Right. It used to be that if you had, say, a Spanish affiliate, you had to use a Spanish company as a benchmark, because accounting standards varied from country to country. You couldn’t compare book profits across borders; it was all apples and oranges. But there’s been a big push to harmonize financial reporting, especially in Europe — which is great! It certainly facilitates international investment. But it also expands the set of comparables for transfer pricing.

By quite a bit if you’re moving from Spain to the entire EU.

Exactly. Instead of a dozen candidates, maybe you now have 200, and that gives you a wider range of prices to choose from. My hunch, based on my own experience, was that it would lead to more income shifting. So in this new paper, we looked at what happened in European countries that adopted the International Financial Reporting Standards for subsidiaries, and sure enough, it increased by 11%. That translates to a lot of money. It illustrates the kind of subtle interactions you can get between accounting and tax systems. There can really be unintended consequences.

You argue that researchers have underestimated the amount of income shifting that goes on.

These studies typically assume it’s all driven by statutory tax rates, but there’s more to it. For example, I have another new paper that looks at what happens when firms have an unprofitable affiliate. Even if it’s in a high-tax country, it effectively has a zero marginal tax rate, and you can take advantage of that by adjusting your transfer prices — reducing the amount of income shifted out of that company or even shifting income into it. We call that a shift-to-loss strategy.

Even better than a tax haven.

And it doesn’t look as bad! Anyway, that’s one piece of the puzzle that’s been left out. So not only do those studies miss that shift in an unexpected direction, the shift they do measure, from high-tax to low-tax countries, seems smaller because it’s really a net effect. When we included unprofitable affiliates in our analysis, we found that the amount of income shifted in response to a change in tax incentive — what we call the tax elasticity — nearly doubled.

Wow.

Yeah. It means prior studies may have understated income shifting by as much as 50%. In our European sample, instead of $54 billion being moved, we find that it’s more like $99 billion. At the very least, the estimates in prior studies should be considered a lower bound. Also, the elasticity is important for policy, because it tells us that a change in the tax code could have a bigger effect on the tax base than previously thought. Say, for example, a country raises its tax rate, hoping to generate more revenue; you could get enough outward income shifting that tax revenue actually goes down. In a global economy, the corporate tax base is a very leaky vessel!
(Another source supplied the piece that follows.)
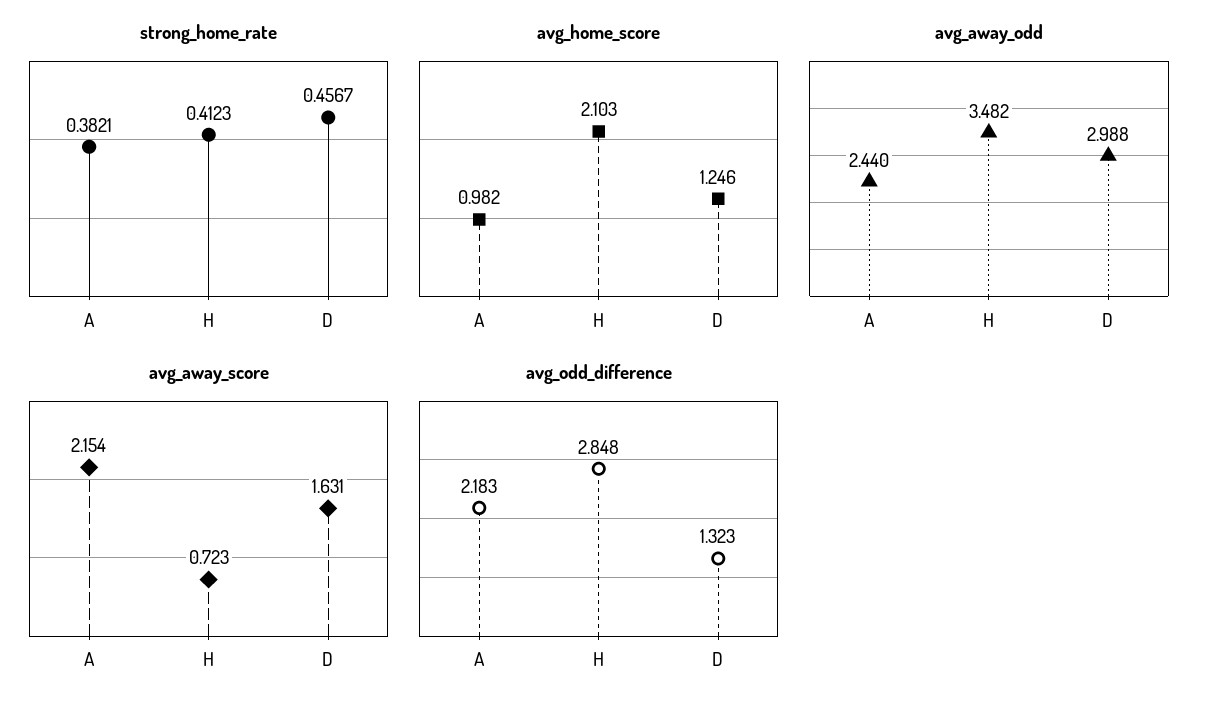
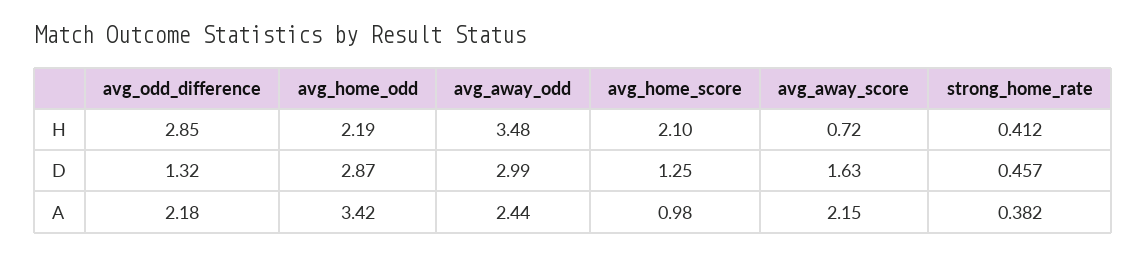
avg_home_odd, H: none -> 2.19
avg_home_odd, D: none -> 2.87
avg_home_odd, A: none -> 3.42

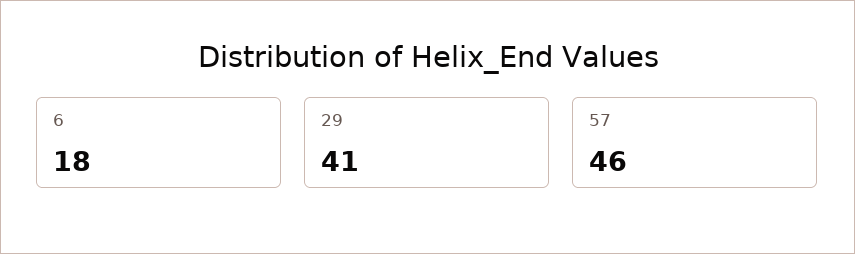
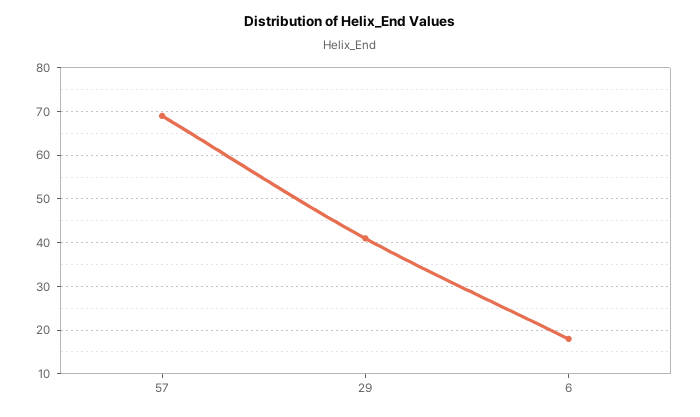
57: 46 -> 70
Is there anything we can do to plug the leaks?

We can’t stop income shifting. Until we have some broad tax reform in the U.S. and change the incentives, it’ll continue. And it’s distorting business decisions. All that cash is sitting idle overseas, and companies can’t bring it home to reinvest or pay dividends unless they pay the taxes they already tried to avoid. Some are clearly banking on the hope that the government will give in and declare a tax repatriation holiday. But then it would start all over again.

How has your perspective changed since you left industry? Is there anything you’ve learned in your research that’s surprised you?

I worked for some of the largest multinationals, so I knew all the tricks, but I wasn’t sure how much of this was going on in the broader economy. At the time there were plenty of midsize firms that didn’t even know what transfer pricing was, and we helped some just to become compliant. But companies were learning by watching, and more and more of them began using their foreign subsidiaries as part of proactive tax planning strategies. So I’ve been trying to find out, is this how the average business operates now? And the answer, for better or worse, appears to be yes.